South Yorkshire Times August 9, 1958
Surface Workers To Train For Underground Jobs
N.C.B. Scheme to Cope with Redundancy at Cadeby Main
Work May Be Found For 30 Out of 42 Dismissed
A new scheme is to be organised by the National Coal Board whereby about 30 colliery surface workers from Cadeby Colliery, who have been made redundant because of the centralisation scheme for Denaby and Cadeby Collieries, are to be trained for underground work at Cadeby Colliery if they so wish. Men who have worked on the surface of the colliery for years will, under this scheme, be trained for underground work.
Forty-two surface workers became redundant at the , week-end, having served two weeks’ notice. Of this number twelve are over the retiring age and cannot be accommodated underground through the training scheme.
The redundancy has not affected underground workers at the colliery and there are, in , fact, about 30 vacancies which are expected to be filled by the 30 workers under the age of 65 years.

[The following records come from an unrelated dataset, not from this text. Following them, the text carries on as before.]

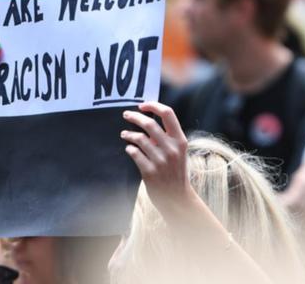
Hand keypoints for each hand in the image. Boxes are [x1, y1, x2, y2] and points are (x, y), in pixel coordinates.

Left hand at [120, 101, 192, 217]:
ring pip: (139, 138)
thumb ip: (167, 138)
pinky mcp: (150, 172)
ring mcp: (161, 161)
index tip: (142, 105)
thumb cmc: (176, 172)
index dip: (153, 106)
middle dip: (135, 117)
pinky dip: (129, 149)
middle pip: (150, 124)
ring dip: (128, 134)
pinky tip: (129, 149)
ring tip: (124, 134)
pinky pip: (134, 153)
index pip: (168, 114)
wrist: (177, 198)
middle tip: (126, 114)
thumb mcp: (178, 152)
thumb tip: (146, 121)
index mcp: (181, 141)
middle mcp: (172, 149)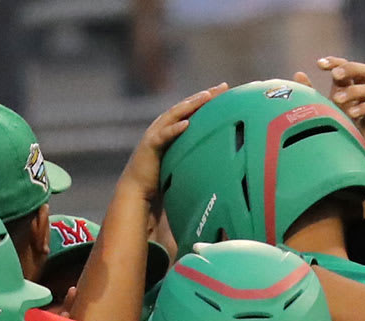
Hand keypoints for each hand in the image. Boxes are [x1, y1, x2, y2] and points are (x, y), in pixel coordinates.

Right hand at [121, 84, 227, 203]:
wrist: (138, 190)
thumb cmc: (161, 178)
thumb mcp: (182, 160)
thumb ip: (194, 151)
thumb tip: (217, 152)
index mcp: (172, 127)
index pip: (192, 109)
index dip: (208, 98)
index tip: (226, 89)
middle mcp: (163, 125)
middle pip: (186, 106)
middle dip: (204, 95)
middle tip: (223, 87)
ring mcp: (155, 133)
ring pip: (175, 114)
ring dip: (191, 105)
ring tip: (206, 97)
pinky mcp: (150, 145)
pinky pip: (164, 135)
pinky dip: (175, 129)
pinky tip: (186, 124)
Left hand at [294, 58, 364, 150]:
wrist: (341, 156)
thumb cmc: (329, 129)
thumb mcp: (318, 108)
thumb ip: (309, 92)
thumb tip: (298, 74)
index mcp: (346, 88)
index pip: (345, 66)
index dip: (335, 61)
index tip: (319, 64)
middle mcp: (360, 94)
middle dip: (351, 68)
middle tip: (335, 75)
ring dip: (354, 91)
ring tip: (337, 100)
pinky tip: (351, 114)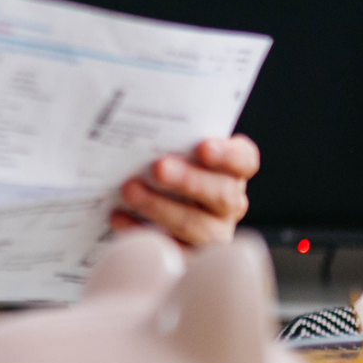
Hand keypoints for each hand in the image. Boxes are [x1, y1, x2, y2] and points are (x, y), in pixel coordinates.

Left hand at [110, 135, 258, 249]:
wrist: (145, 205)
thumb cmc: (161, 166)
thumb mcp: (170, 146)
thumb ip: (167, 134)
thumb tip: (134, 104)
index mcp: (231, 170)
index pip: (244, 160)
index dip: (227, 154)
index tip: (202, 147)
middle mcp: (228, 203)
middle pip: (223, 195)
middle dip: (189, 181)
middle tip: (158, 168)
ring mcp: (213, 234)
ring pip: (197, 227)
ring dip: (161, 207)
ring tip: (130, 190)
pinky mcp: (188, 258)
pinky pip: (171, 252)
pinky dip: (142, 232)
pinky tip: (118, 217)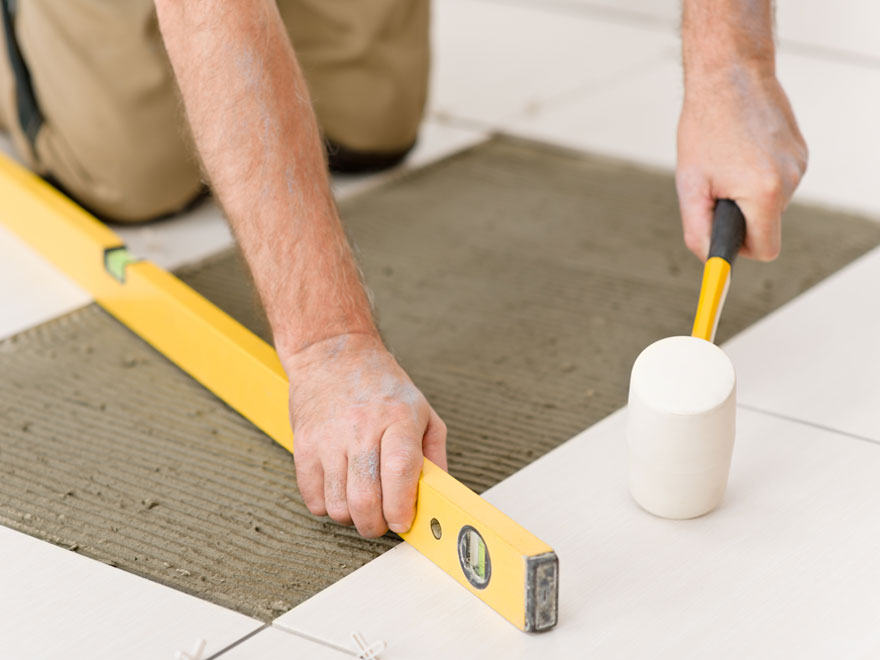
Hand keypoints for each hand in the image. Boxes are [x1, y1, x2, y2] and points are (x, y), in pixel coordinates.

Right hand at [283, 333, 447, 537]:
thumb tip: (438, 497)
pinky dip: (327, 506)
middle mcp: (362, 428)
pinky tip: (339, 490)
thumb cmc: (382, 386)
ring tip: (361, 502)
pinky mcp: (304, 445)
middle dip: (377, 525)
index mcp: (398, 418)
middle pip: (365, 498)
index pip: (399, 471)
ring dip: (352, 517)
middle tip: (383, 521)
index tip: (404, 522)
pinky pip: (313, 498)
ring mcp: (328, 438)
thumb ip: (433, 455)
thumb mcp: (422, 411)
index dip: (402, 507)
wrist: (333, 354)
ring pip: (338, 505)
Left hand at [676, 67, 807, 260]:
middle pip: (766, 226)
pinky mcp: (801, 151)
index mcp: (765, 193)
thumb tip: (709, 259)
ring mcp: (799, 164)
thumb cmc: (705, 127)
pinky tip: (741, 150)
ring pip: (770, 202)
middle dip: (740, 217)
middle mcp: (790, 180)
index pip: (765, 250)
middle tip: (716, 189)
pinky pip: (777, 180)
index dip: (741, 249)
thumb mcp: (690, 185)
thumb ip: (698, 230)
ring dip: (747, 192)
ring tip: (726, 162)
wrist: (729, 75)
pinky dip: (757, 174)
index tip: (724, 241)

Coun. J. Prendergast, N.U.M. branch secretary at the colliery, told a ” South Yorkshire Times reporter this week that several of the redundant men had already shown an interest in the training scheme which had been organised by No. 3 area headquarters to be held at Cadeby colliery. He said he expected most of the men to be settled underground.
The redundancy has been caused among surface workers through the link-up of the Parkgate seam at Denaby with Cadeby colliery in the £4.14 million centralisation scheme. which, when completed, will enable all the coal mined at Denaby together with that at Cadeby to be brought to the surface at Cadeby by a new electrical skip winding installation and treated at a new washery plant which is now undergoing trials at Cadeby.
Because some Denaby coal is now being brought up at Cadeby some surface workers from Denaby have been transferred to Cadeby. Because of this and because fewer men will be needed now the centralisation scheme is beginning to’ come into effect, there was an excess number of surface workers at Cadeby.
Mr. Prendergast said it was forecast that another 40 men would probably become redundant during the next 18 months, but it was hoped to find these men work in odd places throughout the colliery.